You have to have someone who listens, who takes the time to hear what you have to say and actually hears what you are saying and takes it into consideration in developing a treatment plan.

 And what I never really understood, what seems at first glance inconsequential is you really need continuity of care.  You need a doctor who knows you, who knows all of the ins and outs of what ails you and those things that don’t ail you.  You need a doctor who guides the other docs you have to see, you need a doctor who follows your hospitalization and knows your care routine well enough to know when you need to be in the hospital and when you don’t.  

Great and Wise does all of these things for Marty and for me plus some other great stuff, like creating trust.  Great and Wise insists that his people, the nurses, the front office staff, the back office folks all do the same, all practice the same patient centered caring medicine.  All of them make a hard life better.

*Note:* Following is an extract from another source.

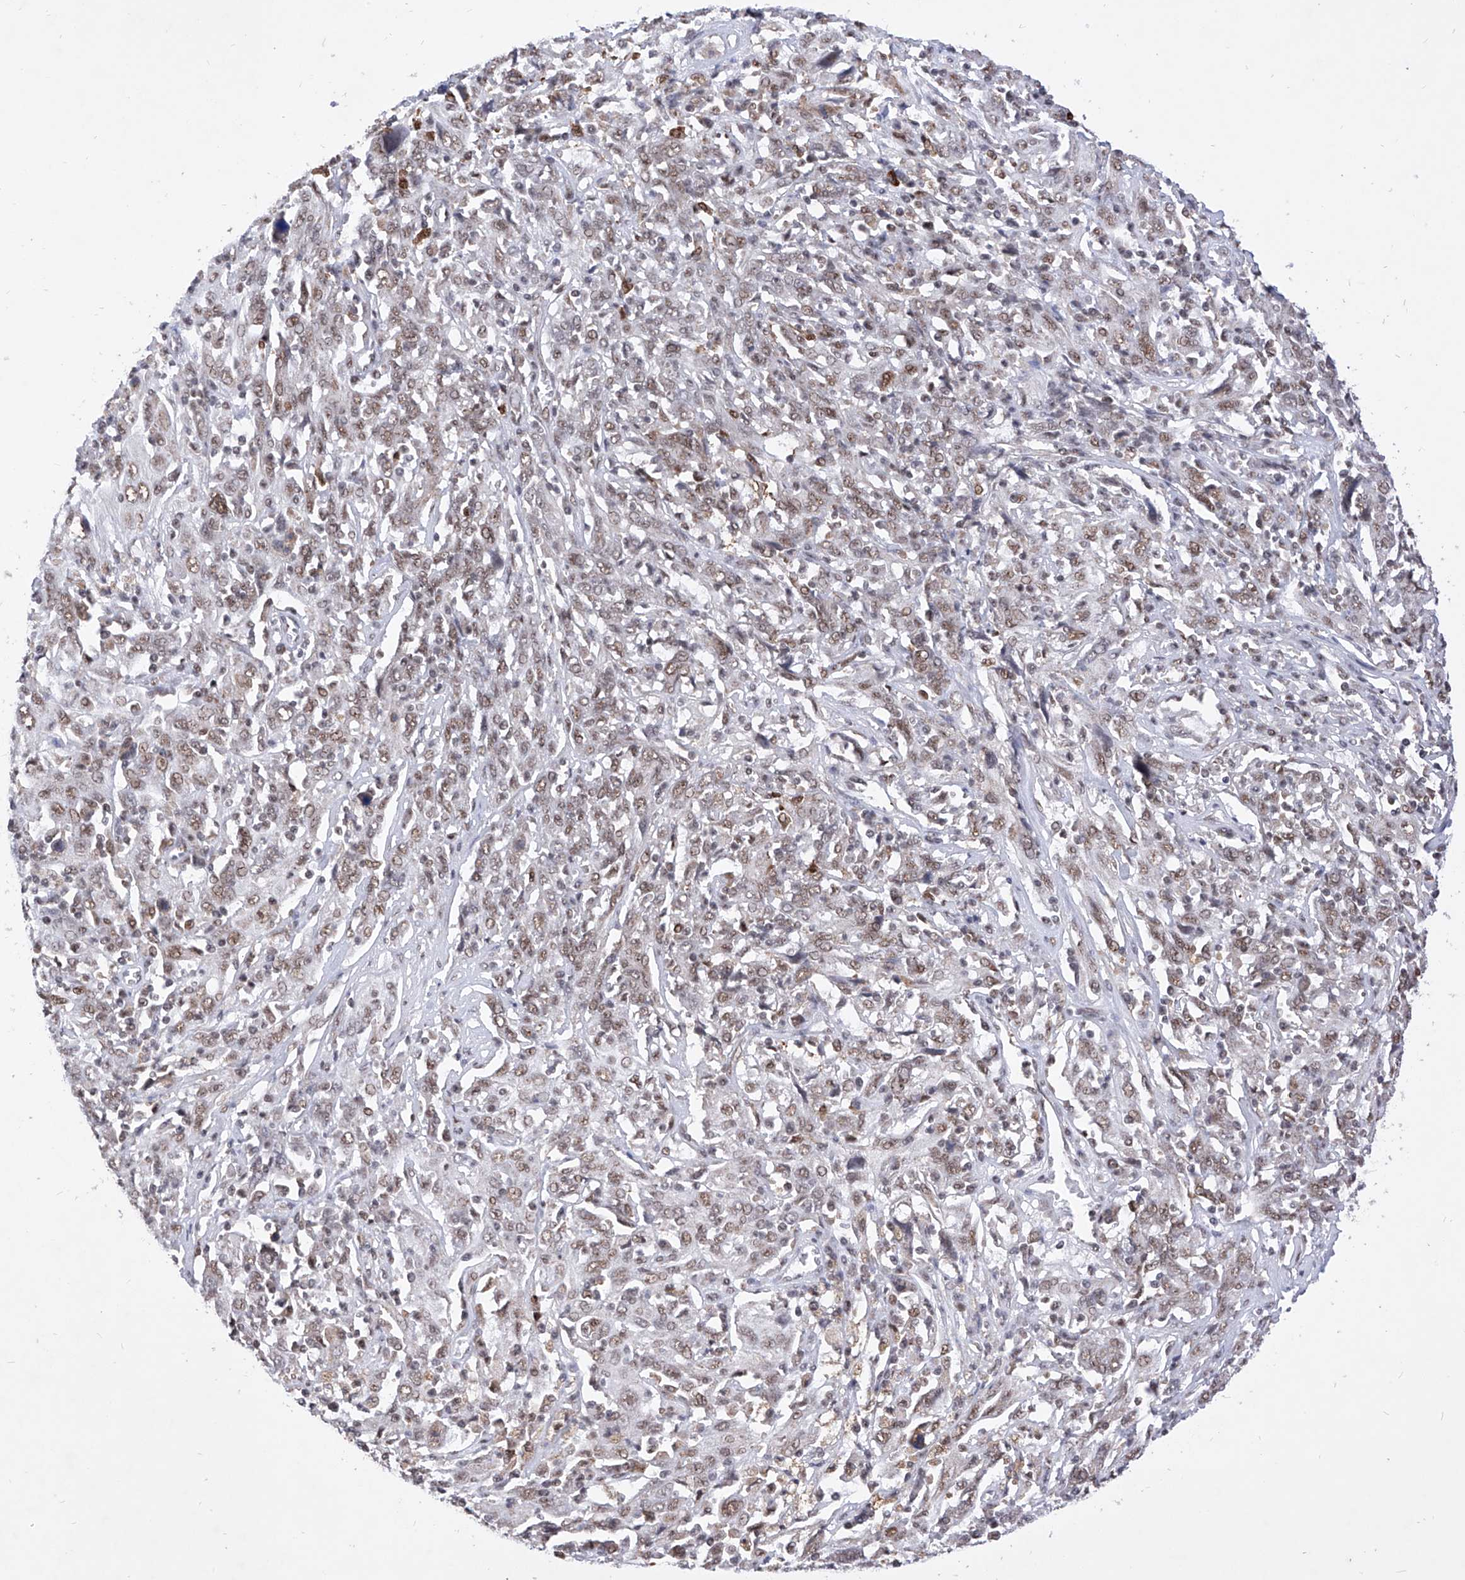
{"staining": {"intensity": "weak", "quantity": ">75%", "location": "nuclear"}, "tissue": "cervical cancer", "cell_type": "Tumor cells", "image_type": "cancer", "snomed": [{"axis": "morphology", "description": "Squamous cell carcinoma, NOS"}, {"axis": "topography", "description": "Cervix"}], "caption": "Cervical cancer stained with IHC shows weak nuclear positivity in approximately >75% of tumor cells. The staining is performed using DAB (3,3'-diaminobenzidine) brown chromogen to label protein expression. The nuclei are counter-stained blue using hematoxylin.", "gene": "PHF5A", "patient": {"sex": "female", "age": 46}}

I can remember talking to Toni, one of Great and Wise’s past nurses, sitting in the office waiting for the good doctor and telling Toni, “I don’t know if Marty really needs to see Great and Wise, I think this visit is for me.”  She patted me on the back and said that’s okay, that’s the way our office works.  Not once, not one time have I ever felt stupid for calling or going in.  Not once has anyone in his office ever made me feel guilty for worrying about my wife.

I suspect Great and Wise will be getting back to his great and wise self in the next few weeks.  He initially indicated a four to ten week recovery period and then some nonsense about four weeks.   My guess is Mrs. Great and Wise will have something to say about the whole re-entry thing.  

Our goal here is for Marty to be immaculately healthy for the next ten weeks because a sick Marty and a sick Great and Wise is bad for Marty’s Husband.   Our world needs doctors like this man to be a happy, healthy and strong Great and Wise.  

At this point our doctor, our friend, our overall good guy needs to, for once, put himself first and foremost.  He needs to take the time and space to recover.  We want him back, we need him back in our corner, but mostly, mostly we need our friend well.